■ **PROBLEM DETAILS**: Using the records below, locate all lines containing "execution" and return them.

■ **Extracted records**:

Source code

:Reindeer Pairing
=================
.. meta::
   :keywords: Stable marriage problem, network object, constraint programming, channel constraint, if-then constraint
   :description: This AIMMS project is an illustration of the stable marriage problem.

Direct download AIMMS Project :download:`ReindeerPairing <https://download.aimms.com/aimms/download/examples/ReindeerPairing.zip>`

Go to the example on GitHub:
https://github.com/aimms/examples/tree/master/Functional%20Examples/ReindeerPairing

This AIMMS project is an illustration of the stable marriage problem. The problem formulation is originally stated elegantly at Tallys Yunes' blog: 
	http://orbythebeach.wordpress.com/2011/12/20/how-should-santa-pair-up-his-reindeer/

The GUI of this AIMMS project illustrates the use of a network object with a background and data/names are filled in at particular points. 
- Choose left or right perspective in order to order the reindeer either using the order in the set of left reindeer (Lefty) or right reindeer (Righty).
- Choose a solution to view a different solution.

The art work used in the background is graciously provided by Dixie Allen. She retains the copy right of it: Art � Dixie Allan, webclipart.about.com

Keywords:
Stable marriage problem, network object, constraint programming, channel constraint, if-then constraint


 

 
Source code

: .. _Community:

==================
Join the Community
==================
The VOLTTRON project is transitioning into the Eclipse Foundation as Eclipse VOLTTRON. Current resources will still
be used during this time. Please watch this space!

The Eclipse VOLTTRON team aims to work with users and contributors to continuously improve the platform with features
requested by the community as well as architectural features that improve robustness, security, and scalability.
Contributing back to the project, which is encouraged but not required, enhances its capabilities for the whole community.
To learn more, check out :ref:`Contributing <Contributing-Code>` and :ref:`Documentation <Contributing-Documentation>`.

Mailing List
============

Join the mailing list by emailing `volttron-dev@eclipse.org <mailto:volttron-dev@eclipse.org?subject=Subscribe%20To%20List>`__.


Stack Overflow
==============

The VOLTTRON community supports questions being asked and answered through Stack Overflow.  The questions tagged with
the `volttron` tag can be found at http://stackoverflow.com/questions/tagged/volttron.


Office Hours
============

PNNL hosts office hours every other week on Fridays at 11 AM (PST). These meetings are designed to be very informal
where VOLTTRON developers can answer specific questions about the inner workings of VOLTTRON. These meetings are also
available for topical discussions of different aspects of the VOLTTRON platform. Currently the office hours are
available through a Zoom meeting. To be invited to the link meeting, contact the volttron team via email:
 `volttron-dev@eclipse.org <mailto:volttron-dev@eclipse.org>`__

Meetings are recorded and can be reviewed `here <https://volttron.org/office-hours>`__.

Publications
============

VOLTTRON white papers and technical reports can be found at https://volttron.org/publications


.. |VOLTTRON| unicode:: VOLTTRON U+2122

--

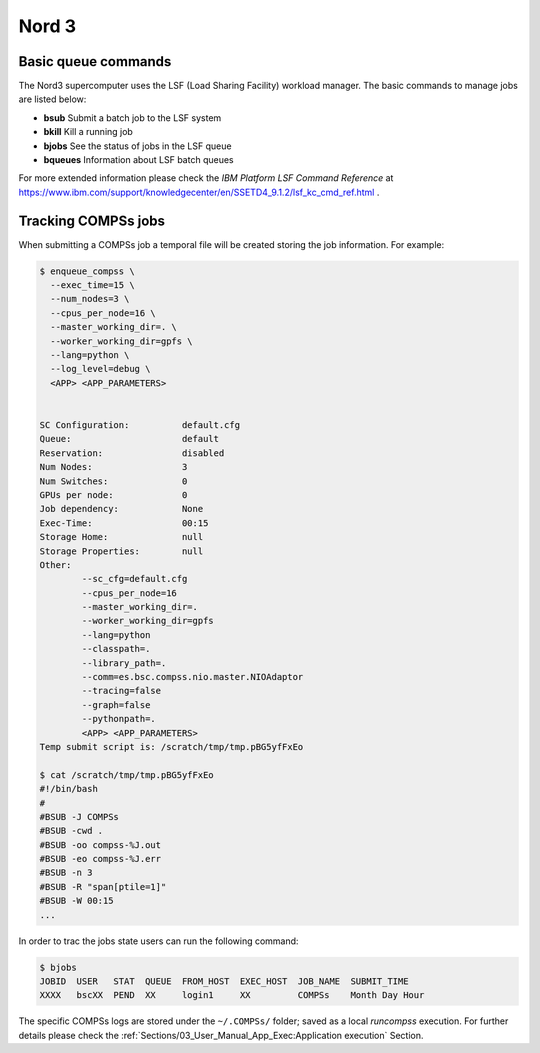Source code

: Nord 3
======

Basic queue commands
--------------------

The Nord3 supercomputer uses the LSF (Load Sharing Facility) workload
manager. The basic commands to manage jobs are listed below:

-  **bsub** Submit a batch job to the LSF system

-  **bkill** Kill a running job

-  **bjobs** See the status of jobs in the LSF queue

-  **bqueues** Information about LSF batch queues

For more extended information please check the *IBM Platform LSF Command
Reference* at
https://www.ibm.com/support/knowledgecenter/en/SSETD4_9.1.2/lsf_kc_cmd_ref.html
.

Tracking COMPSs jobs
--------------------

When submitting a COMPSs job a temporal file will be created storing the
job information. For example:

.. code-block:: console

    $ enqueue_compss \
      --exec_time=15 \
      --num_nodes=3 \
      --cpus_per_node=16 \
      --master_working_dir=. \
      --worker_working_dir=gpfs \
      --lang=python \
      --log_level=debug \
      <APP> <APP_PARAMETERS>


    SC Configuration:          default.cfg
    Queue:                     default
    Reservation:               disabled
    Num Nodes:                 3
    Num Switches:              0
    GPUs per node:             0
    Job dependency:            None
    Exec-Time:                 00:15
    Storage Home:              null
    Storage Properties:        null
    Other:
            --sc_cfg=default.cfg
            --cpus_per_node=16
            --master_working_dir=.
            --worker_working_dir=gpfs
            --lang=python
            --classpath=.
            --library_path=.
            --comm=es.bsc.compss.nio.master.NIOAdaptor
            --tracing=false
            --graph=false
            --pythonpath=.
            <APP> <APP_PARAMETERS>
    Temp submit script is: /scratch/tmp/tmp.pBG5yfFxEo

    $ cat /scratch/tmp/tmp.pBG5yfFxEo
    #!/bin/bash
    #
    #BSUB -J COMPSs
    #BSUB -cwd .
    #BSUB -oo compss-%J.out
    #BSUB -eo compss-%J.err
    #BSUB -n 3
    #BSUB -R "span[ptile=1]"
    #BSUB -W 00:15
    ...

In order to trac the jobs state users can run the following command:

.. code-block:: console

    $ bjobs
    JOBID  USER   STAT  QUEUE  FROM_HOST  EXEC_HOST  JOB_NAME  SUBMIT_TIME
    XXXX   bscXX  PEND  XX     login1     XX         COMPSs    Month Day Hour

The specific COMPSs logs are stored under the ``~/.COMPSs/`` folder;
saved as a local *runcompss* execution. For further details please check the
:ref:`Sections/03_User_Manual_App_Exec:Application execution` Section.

* * *

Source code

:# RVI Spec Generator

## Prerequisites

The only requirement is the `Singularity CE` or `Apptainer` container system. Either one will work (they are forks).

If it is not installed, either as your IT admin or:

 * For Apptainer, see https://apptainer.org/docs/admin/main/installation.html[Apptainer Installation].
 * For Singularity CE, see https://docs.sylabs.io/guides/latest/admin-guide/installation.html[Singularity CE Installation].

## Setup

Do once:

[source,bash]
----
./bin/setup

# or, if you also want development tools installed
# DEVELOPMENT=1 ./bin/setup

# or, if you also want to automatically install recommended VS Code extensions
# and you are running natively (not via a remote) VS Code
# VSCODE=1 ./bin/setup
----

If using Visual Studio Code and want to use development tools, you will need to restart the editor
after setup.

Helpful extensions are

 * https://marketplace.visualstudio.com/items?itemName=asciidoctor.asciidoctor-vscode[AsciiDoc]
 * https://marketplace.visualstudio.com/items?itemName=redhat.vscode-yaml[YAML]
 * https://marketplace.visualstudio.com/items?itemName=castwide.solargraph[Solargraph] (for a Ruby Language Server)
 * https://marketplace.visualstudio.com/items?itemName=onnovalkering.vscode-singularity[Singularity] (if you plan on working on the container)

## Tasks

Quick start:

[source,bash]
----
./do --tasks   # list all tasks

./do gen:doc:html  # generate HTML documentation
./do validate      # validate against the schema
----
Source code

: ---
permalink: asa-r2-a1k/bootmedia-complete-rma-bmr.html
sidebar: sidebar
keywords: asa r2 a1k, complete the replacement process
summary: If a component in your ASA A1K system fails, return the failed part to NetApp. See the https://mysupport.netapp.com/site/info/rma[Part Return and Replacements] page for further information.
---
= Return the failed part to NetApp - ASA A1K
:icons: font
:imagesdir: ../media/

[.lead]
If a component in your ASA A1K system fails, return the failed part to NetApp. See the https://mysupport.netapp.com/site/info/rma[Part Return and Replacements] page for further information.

■ **TASK RESULT**:
saved as a local *runcompss* execution. For further details please check the
:ref:`Sections/03_User_Manual_App_Exec:Application execution` Section.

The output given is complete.